Mit Schreiben vom 12. Dezember teilte die Kommission mit, dass sie anlässlich der Beschwerde mit der Bundesregierung zu diesem Thema im Austausch war. Diese habe versichert, dass die Ankündigung aus dem Koalitionsvertrag nun rasch umgesetzt werde und ein Gesetzesentwurf erarbeitet werde, damit kranke Menschen künftig nicht mehr davon abgehalten werden, sich behandeln zu lassen.

Gesundheitsversorgung ist ein Menschenrecht
Die Meldepflicht ist nicht nur verfassungs- und europarechtswidrig, sondern verletzt auch internationale Menschenrechtspflichten. Die Bundesregierung ist verpflichtet, allen Menschen in Deutschland Zugang zu einer angemessenen Gesundheitsversorgung zu gewährleisten – unabhängig von Einkommen, Herkunft und Aufenthaltsstatus. Das Menschenrecht auf einen diskriminierungsfreien Zugang zu Gesundheitsversorgung hat Deutschland u.a. mit Unterzeichnung des Internationalen Pakts über wirtschaftliche, soziale und kulturelle Rechte anerkannt.
Sowohl der UN-Ausschuss für wirtschaftliche, soziale und kulturelle Rechte als auch der UN-Sozialausschuss sehen in der aufenthaltsrechtlichen Meldepflicht eine Verletzung des Rechts auf Gesundheit und empfehlen dringend eine Reform.

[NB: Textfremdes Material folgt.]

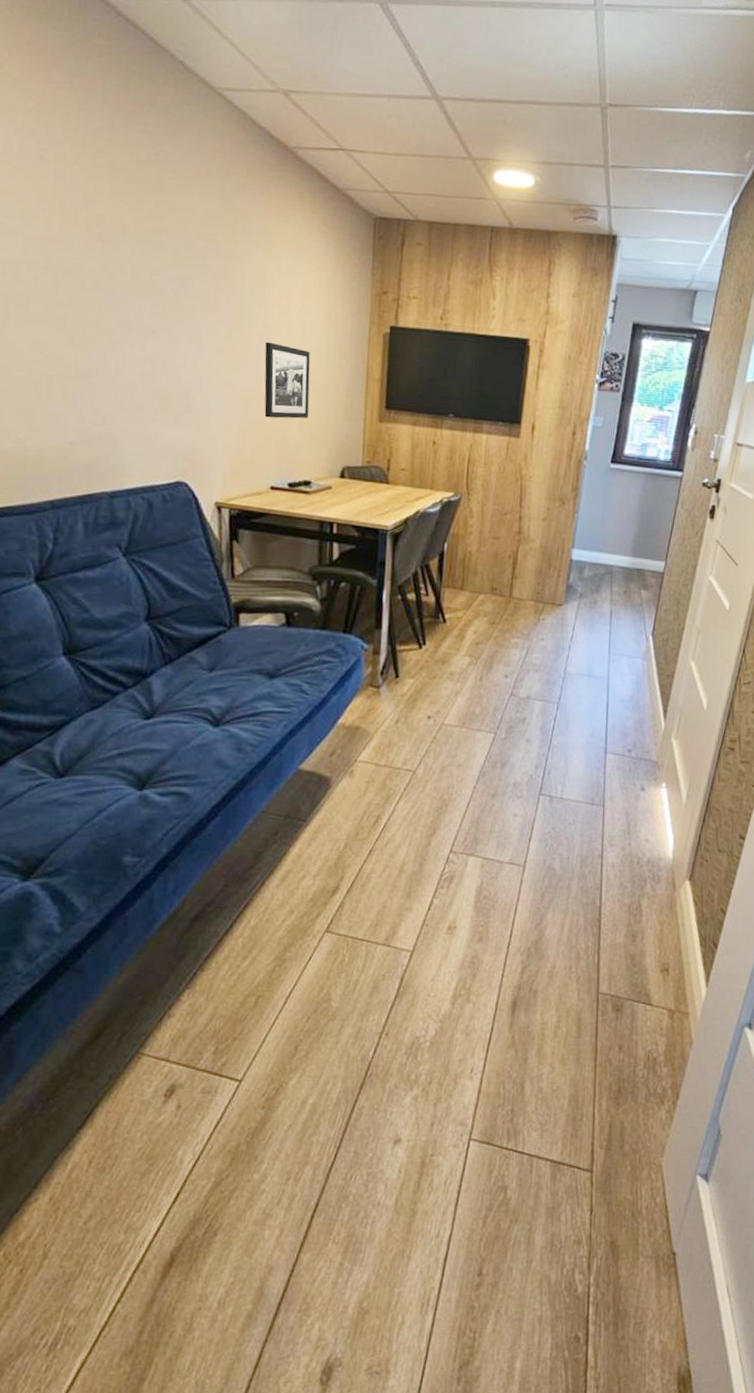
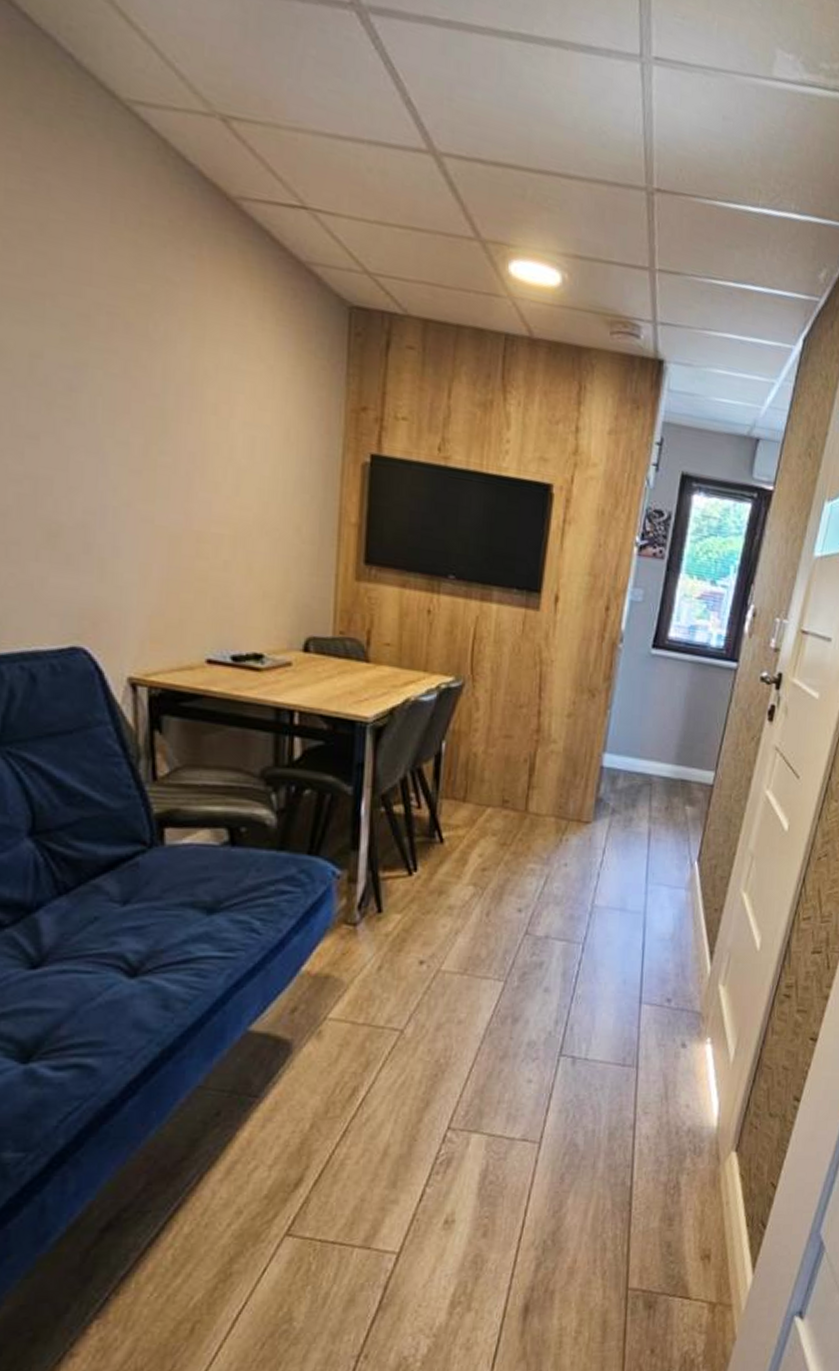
picture frame: present [264,341,310,419] -> none [197,462,262,570]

Das Kampagnenbündnis GleichBehandeln
Aus Angst davor, ihre gesamte Existenz zu verlieren, gehen hunderttausende Menschen nicht zu Ärzt*innen – Menschen, die sich mit Covid-19 infiziert haben, chronisch Kranke, die dringend Medikamente bräuchten, Kinder oder Schwangere, die Vorsorgeuntersuchungen und medizinische Versorgung brauchen. Deshalb setzten wir uns schon im Vorfeld der Klage gemeinsam mit Ärzte der Welt und über 80 weiteren zivilgesellschaftlichen Organisationen in der Kampagne GleichBeHandeln dafür ein, dass alle Menschen in Deutschland medizinisch versorgt werden und fordern, dass der Gesundheitsbereich von der Meldepflicht ausgenommen wird.

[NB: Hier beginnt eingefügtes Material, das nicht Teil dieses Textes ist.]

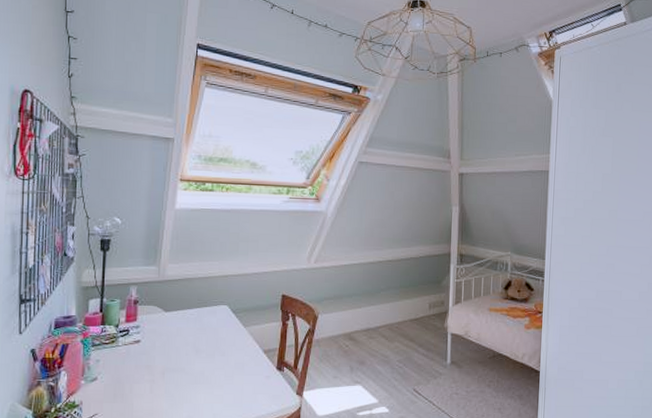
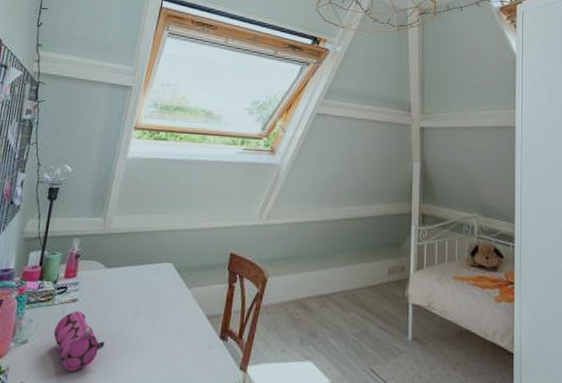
pencil case: none [121,350,170,402] -> present [53,310,105,371]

„Regelmäßig kommen Menschen ohne geregelten Aufenthaltsstatus in unsere Behandlungs- und Beratungsstellen, weil sie keinen Zugang zur regulären Gesundheitsversorgung haben. Die Meldepflicht im Gesundheitswesen ist unmenschlich und gehört dringend abgeschafft. Dafür setzen wir uns im Kampagnenbündnis GleichBeHandeln gemeinsam mit über 80 weiteren Organisationen ein“
Einen ersten großen Erfolg hat die Kampagne bereits erzielt. Die Bundesregierung hat im Koalitionsvertrag vereinbart, dass die Meldepflichten von Menschen ohne Papiere überarbeitet werden sollen, damit "Kranke nicht davon abgehalten werden, sich behandeln zu lassen“ (SPD/Grüne/FDP 2021: 139).